Data structures for high performance code

A recently released nice talk about data structures used in LLVM:

The talk first shows three general data structures, a small vec (similar to GitHub - servo/rust-smallvec: "Small vector" optimization for Rust: store up to a small number of items on the stack ) a small set, and a small associative array, Chandler Carruth says that they are used all over the place in LLVM. Later he shows several kinds of tagged pointers, and few more data structures that are a little more complex.

The recurring theme in the talk is to use the stack as much as possible, and to pack data and bits as much as possible. In future Rust will need to encourage/help programmers more strongly to do both things. I think that if you rewrite some major piece of LLVM using Rust without data structures like those, you risk producing slower code that eats more RAM.

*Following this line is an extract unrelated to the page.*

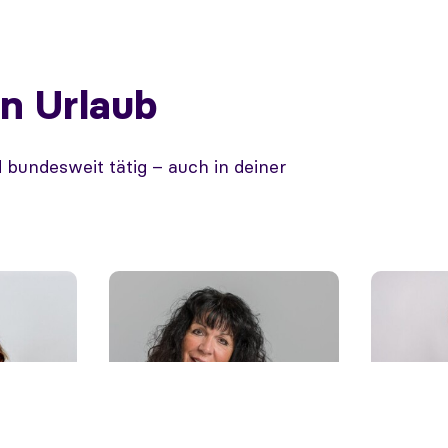
en Urlaub
 bundesweit tätig – auch in deiner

As the Rust community matures I think the average Rust programmers should use more data structures like those. To encourage the usage of those data structures is it worth having them in the standard library? Perhaps having them just in, plus having them used in the standard library and their usage explained in the standard documentation and common Rust books is enough :slight_smile:

Edit: perhaps it's also worth having a simple compiler option (or a tool) that instruments the binary so after a run of the program it prints how much large the small data structures need to have their stack-allocated part. This helps tune the code.


Speaking of packing data, I'm concerned about adding small overheads everywhere by overuse of usize. Because usability of all other integer types in Rust is quite bad, I end up using usize for almost everything, including values that would fit in u32 or even u8.

The combination of usize-only indexing, absolute lack of integer promotion, incomplete Into implementations and lack of type hinting for expressions all conspire to make non-usize types painful to use and require unreasonable number of unchecked as casts in the code.


Where I see performance is important, I use smaller integral numbers, and I cast to usize later.


That's probably the right way to do it but it's just annoying that whenever you end up using a u8 for indexing you have to cast it to a usize which just doesn't feel ergonomic. I am not sure if there is a better solution, I guess you could just implement indexing with u8's but while not technically unsafe it is also a really strange thing to do.

1 Like

This is a great video, thanks for sharing. Perhaps the best way to spur interest in the community is by teaching the community. I suspect that a few blog posts that compares the speed differences between these container types to common practices found in the wild can go a long way. I think there might be a good home for such discussion in the design patterns repository.

Another pattern that I personally would like to see studied are your quasi-allocator types Arena and TypedArena.

Impressive. Great video, and LLVM is not just being used with Rust, but other languages as well. In fact, I have been thinking on using LLVM myself on one particular project. Thanks.